** Work required **
Pull every line of text out of the material below and copy each one character for character, leaving the pictures out.

◆ ◆ ◆ ◆ ◆

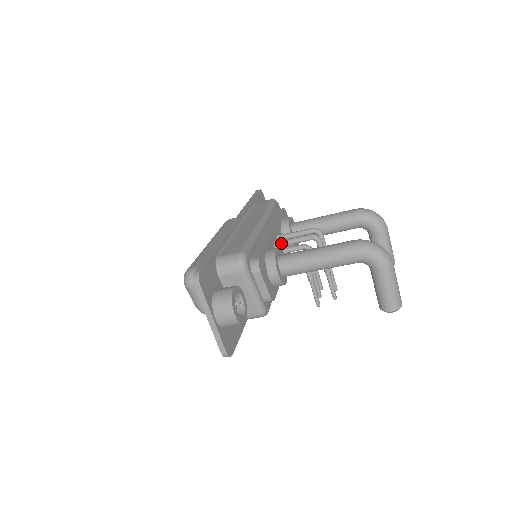
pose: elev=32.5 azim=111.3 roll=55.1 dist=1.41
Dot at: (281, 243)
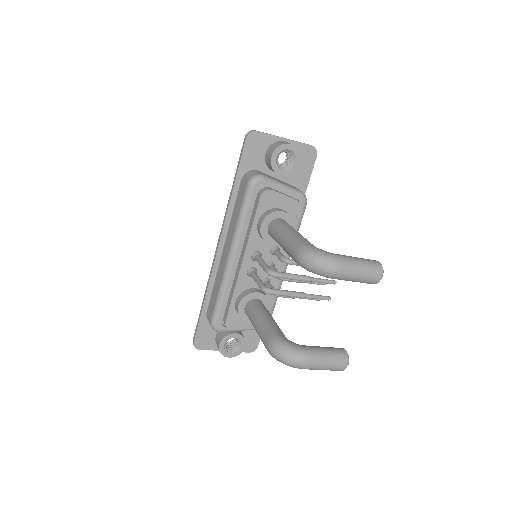
Dot at: (252, 277)
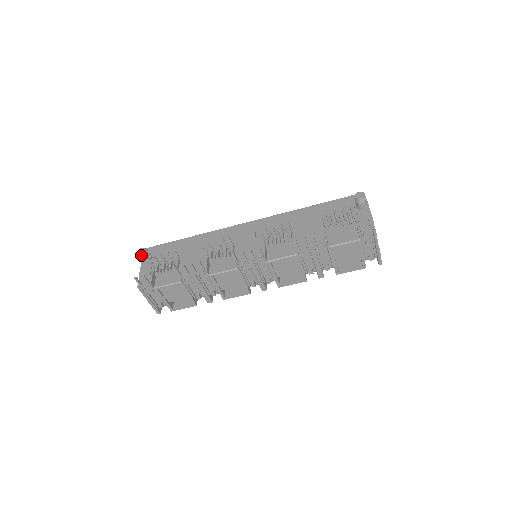
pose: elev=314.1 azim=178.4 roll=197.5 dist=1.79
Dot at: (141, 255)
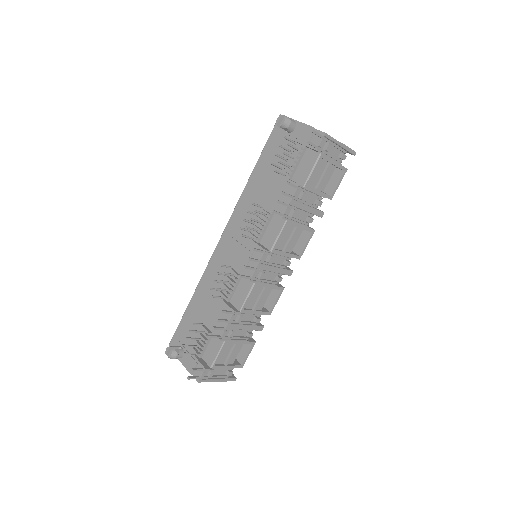
Dot at: (172, 355)
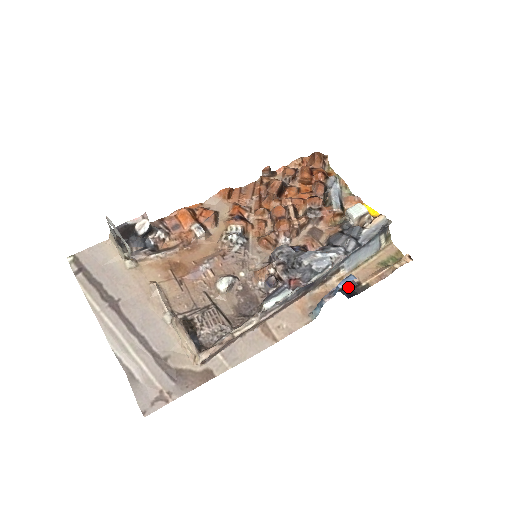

◆ ◆ ◆ ◆ ◆

** Answer to the exercise **
pose: elev=32.5 azim=111.3 roll=55.1 dist=1.41
Dot at: (281, 243)
Dot at: (252, 277)
pose: elev=314.1 azim=178.4 roll=197.5 dist=1.79
Dot at: (141, 255)
Dot at: (172, 355)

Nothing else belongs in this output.